His vaudevillian style was born from an interest in the sideshow and Jim Rose Freak Shows. He went from glitzy Las Vegas Juggling routines to this darker style. “I wanted to be with the cool kids doing the darker dirtier stuff”. However after the success of ‘Dance Monkey Dance,’ Sam grew tired of feeling like a performing chimp. He swapped his attention seeking clowning and for a silent, goggled eyes mime. The ‘Boy’ was born. However old habits die hard. “I ruined it by taking to the front row. Within the first minute or thirty seconds or so I had that panic, and went back to the old ‘Hey how you doing’”.  The tape was just a simple way of Sam keeping the gabble internal. It was a stroke of genius

‘Boy With Tape On His Face’ has won the Chortle’s Breakthrough Act 2011, the NZ Comedy Guild’s Kevin Smith Artistic Achievement, and was nominated for Best Newcomer at the Edinburgh Fringe Festival 2010. The mixture of an absolute control of the crowd without speaking a word, as well as performing comedy which is unlike anything one on the circuit at the moment has won him this acclaim.

He has taken his strip of black tape all over the world, but he has also performed in York several times, always appearing at the Basement at York’s City Screen. He appeared as the headline act at this week’s Hyena Lounge. He went down a storm with the audience. The turned the uses of the audience into an art form. When you dress a man in waders, shirt, florescent jacket and hard hat, walk off stage and play Tommy Jones’s “You Can Leave Your Hat On,” and he willing strips, no not willingly, enthusiastically, the you know have created something special. I won’t go into too much detail about the actual performance, as have the job of the dumb show is not know what is coming. I will say that the genius behind his silence is that the audience read what they want into his facial expressions.

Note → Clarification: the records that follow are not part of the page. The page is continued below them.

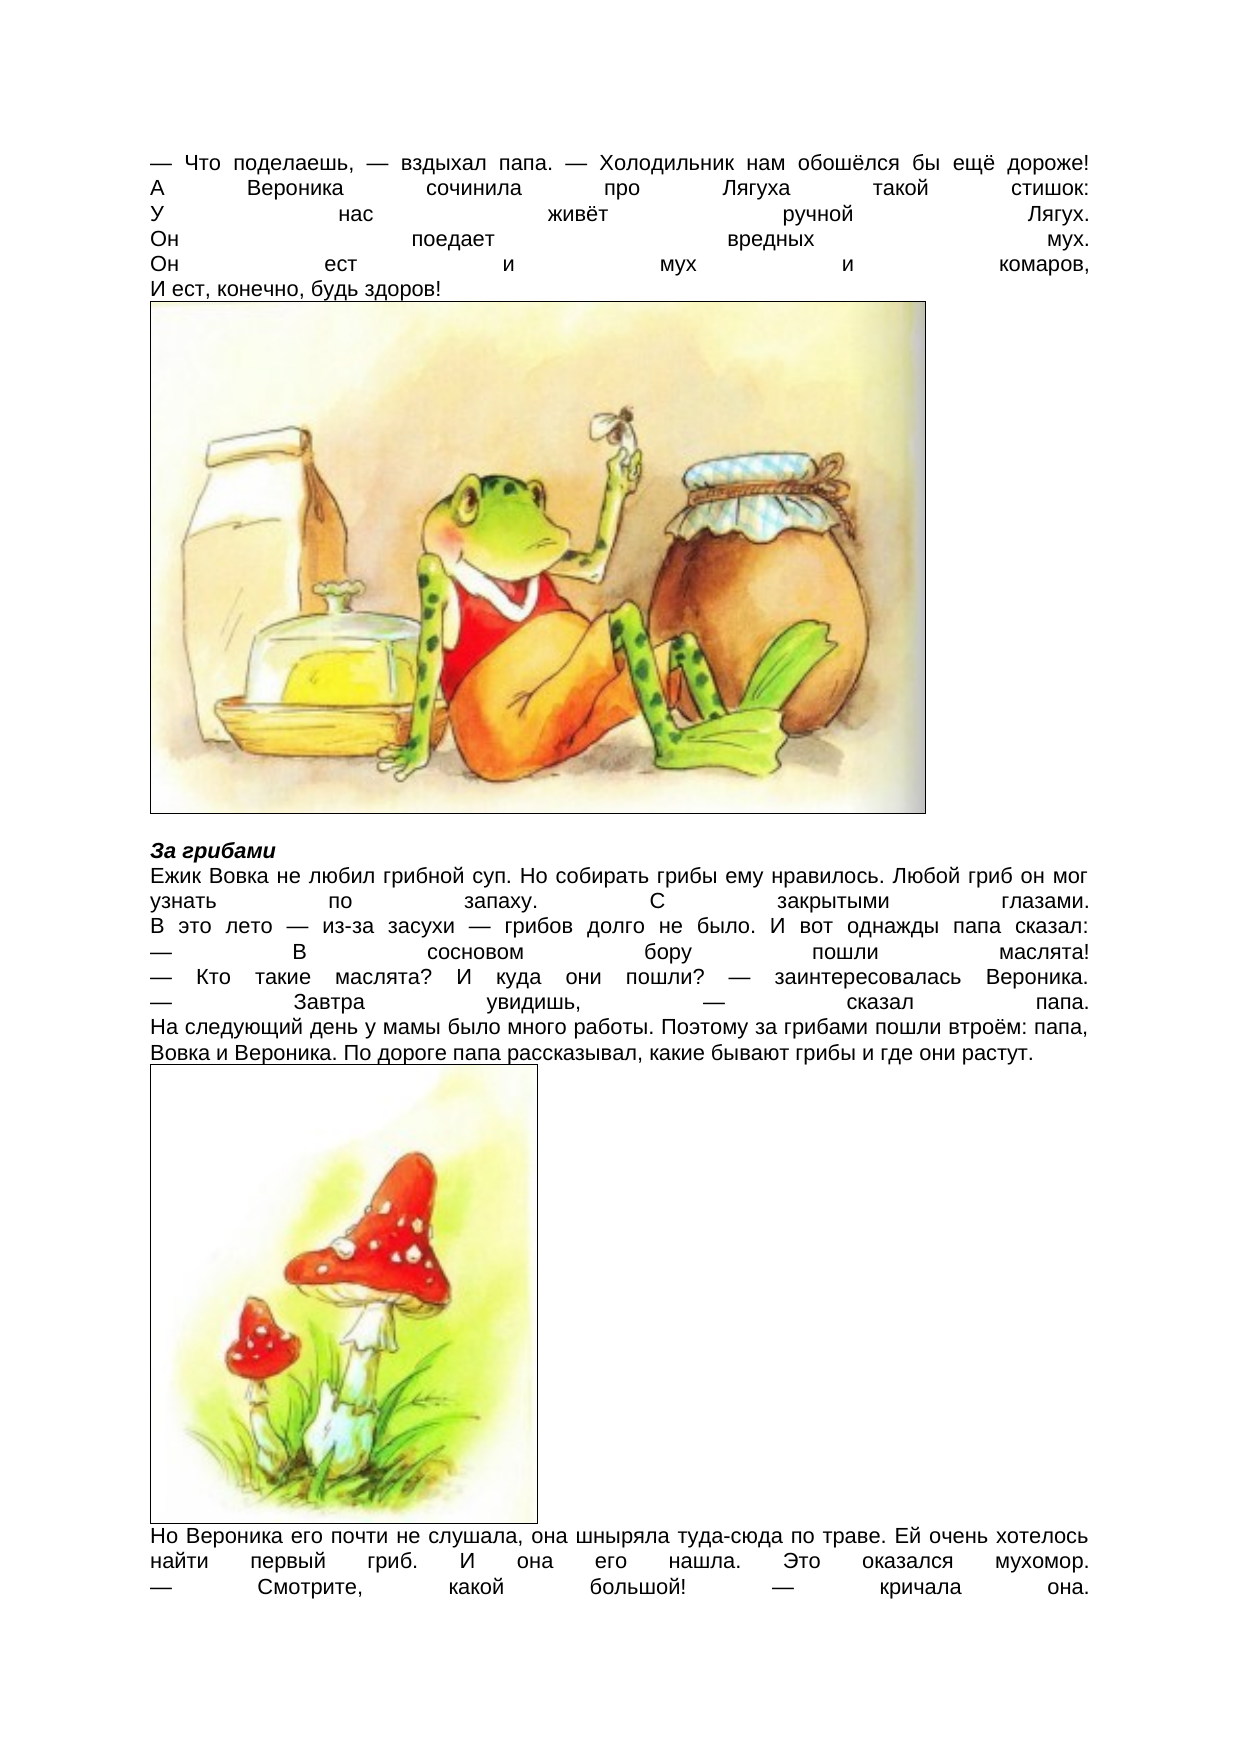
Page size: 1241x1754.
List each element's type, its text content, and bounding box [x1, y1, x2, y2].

text За грибами [150, 838, 1090, 863]
picture [151, 1065, 537, 1523]
picture [151, 302, 925, 813]
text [150, 1523, 1090, 1599]
text Ежик Вовка не любил грибной суп. Но собирать грибы ему нравилось. Любой гриб он мог узнать по запаху. С закрытыми глазами.В это лето — из-за засухи — грибов долго не было. И вот однажды папа сказал:— В сосновом бору пошли маслята!— Кто такие маслята? И куда они пошли? — заинтересовалась Вероника.— Завтра увидишь, — сказал папа.На следующий день у мамы было много работы. Поэтому за грибами пошли втроём: папа, Вовка и Вероника. По дороге папа рассказывал, какие бывают грибы и где они растут. [150, 863, 1090, 1065]
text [150, 150, 1090, 301]
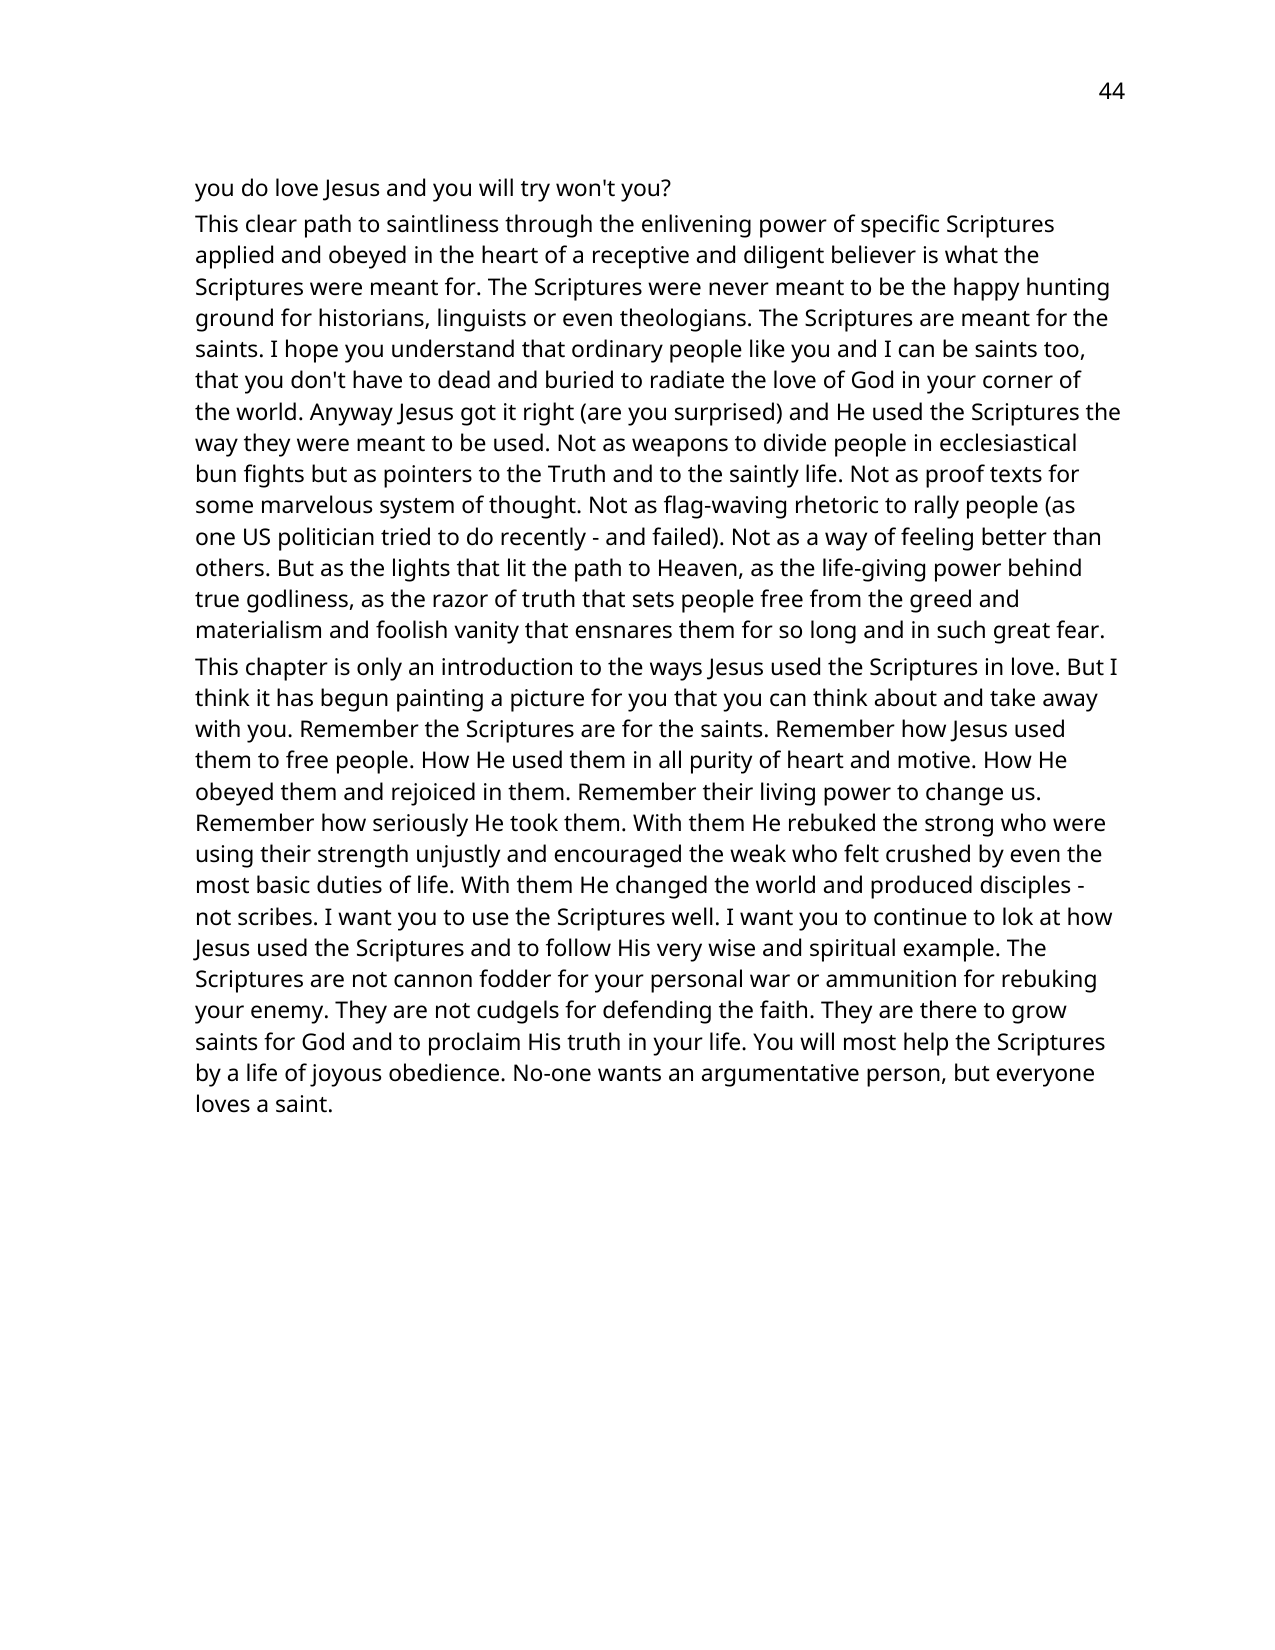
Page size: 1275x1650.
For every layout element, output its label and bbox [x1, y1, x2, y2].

table_header [194, 165, 1123, 1121]
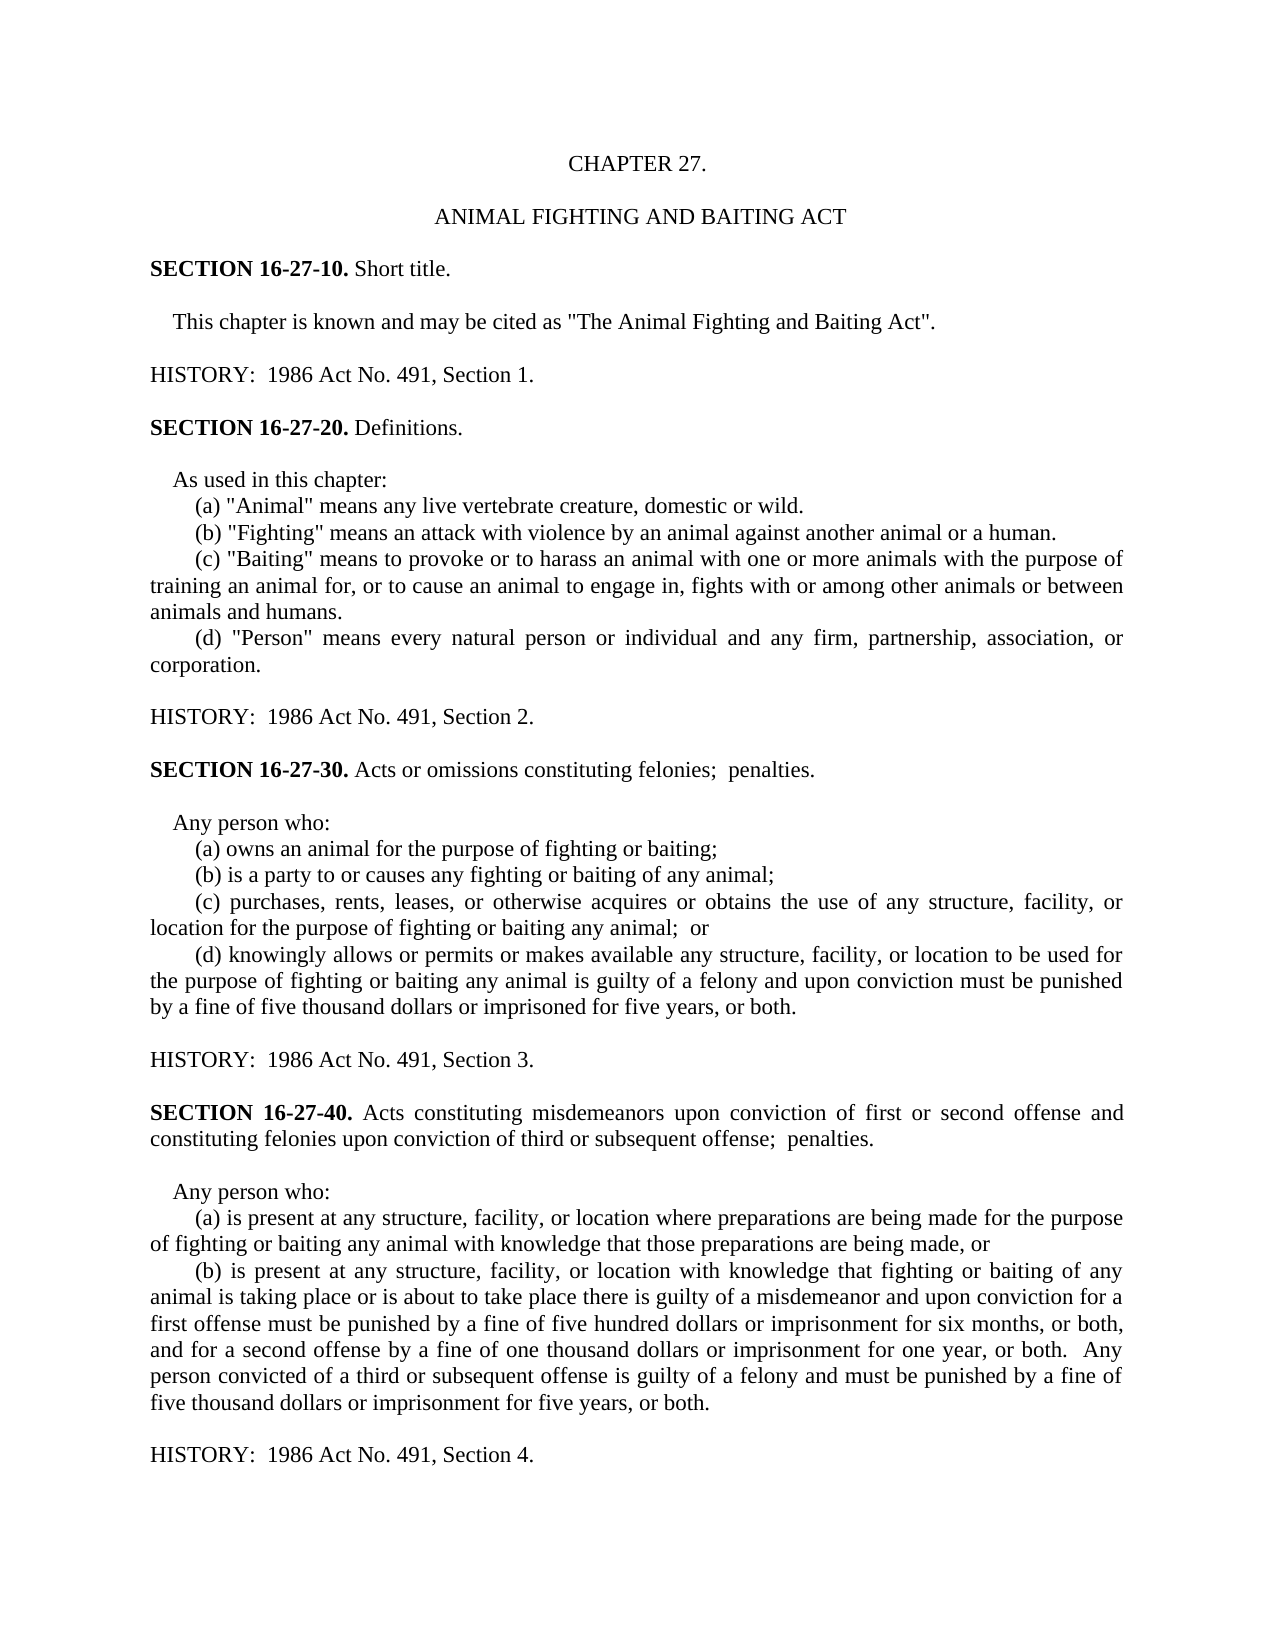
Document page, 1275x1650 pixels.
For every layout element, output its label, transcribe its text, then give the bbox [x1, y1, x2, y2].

text (d) "Person" means every natural person or individual and any firm, partnership, association, or corporation. [150, 624, 1125, 677]
text HISTORY: 1986 Act No. 491, Section 1. [150, 361, 1125, 387]
text (b) is present at any structure, facility, or location with knowledge that fighting or baiting of any animal is taking place or is about to take place there is guilty of a misdemeanor and upon conviction for a first offense must be punished by a fine of five hundred dollars or imprisonment for six months, or both, and for a second offense by a fine of one thousand dollars or imprisonment for one year, or both. Any person convicted of a third or subsequent offense is guilty of a felony and must be punished by a fine of five thousand dollars or imprisonment for five years, or both. [150, 1257, 1125, 1415]
text As used in this chapter: [150, 466, 1125, 493]
text (a) owns an animal for the purpose of fighting or baiting; [150, 835, 1125, 862]
text (c) "Baiting" means to provoke or to harass an animal with one or more animals with the purpose of training an animal for, or to cause an animal to engage in, fights with or among other animals or between animals and humans. [150, 545, 1125, 624]
text SECTION 16-27-40. Acts constituting misdemeanors upon conviction of first or second offense and constituting felonies upon conviction of third or subsequent offense; penalties. [150, 1099, 1125, 1151]
text SECTION 16-27-30. Acts or omissions constituting felonies; penalties. [150, 756, 1125, 782]
text CHAPTER 27. [150, 150, 1125, 176]
text (b) is a party to or causes any fighting or baiting of any animal; [150, 862, 1125, 888]
text This chapter is known and may be cited as "The Animal Fighting and Baiting Act". [150, 308, 1125, 334]
text SECTION 16-27-10. Short title. [150, 255, 1125, 282]
text HISTORY: 1986 Act No. 491, Section 2. [150, 703, 1125, 730]
text HISTORY: 1986 Act No. 491, Section 4. [150, 1441, 1125, 1468]
text ANIMAL FIGHTING AND BAITING ACT [150, 203, 1125, 229]
text Any person who: [150, 809, 1125, 835]
text (d) knowingly allows or permits or makes available any structure, facility, or location to be used for the purpose of fighting or baiting any animal is guilty of a felony and upon conviction must be punished by a fine of five thousand dollars or imprisoned for five years, or both. [150, 941, 1125, 1020]
text (a) is present at any structure, facility, or location where preparations are being made for the purpose of fighting or baiting any animal with knowledge that those preparations are being made, or [150, 1204, 1125, 1257]
text (b) "Fighting" means an attack with violence by an animal against another animal or a human. [150, 519, 1125, 545]
text (a) "Animal" means any live vertebrate creature, domestic or wild. [150, 493, 1125, 519]
text SECTION 16-27-20. Definitions. [150, 413, 1125, 440]
text (c) purchases, rents, leases, or otherwise acquires or obtains the use of any structure, facility, or location for the purpose of fighting or baiting any animal; or [150, 888, 1125, 941]
text HISTORY: 1986 Act No. 491, Section 3. [150, 1046, 1125, 1072]
text Any person who: [150, 1178, 1125, 1204]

I asked Sam how he felt about performing in York. “It’s nice. It closes early,” Was his immediate reaction. He recalls most vividly a show he did during one of York famous floods.  “Nothing more terrifying than doing a comedy show and seeing a wave lapping at the window.”

The skill Sam exhibits as a mime is often read into as assign of some great Drama School training. When I posed him the question, he laughed and said “That would probably ruin me. That kind of training would completely break the characters and make it the biggest pile of art wank ever.” Already suspecting I knew the answer I asked him if his comedy had any underlying message, or he had a motivation when devising his set, like Simon Amstell striving to convey the truth, or like Bill Hicks trying to change the way we think. Once again, he laughed, shook his head. He said that there were too many messages. He either wants to forget thing, ignore things or just switch off. There is enough content being spilled out into the world. He summarised his stance on comedy succinctly.“Just be funny for fuck sake.”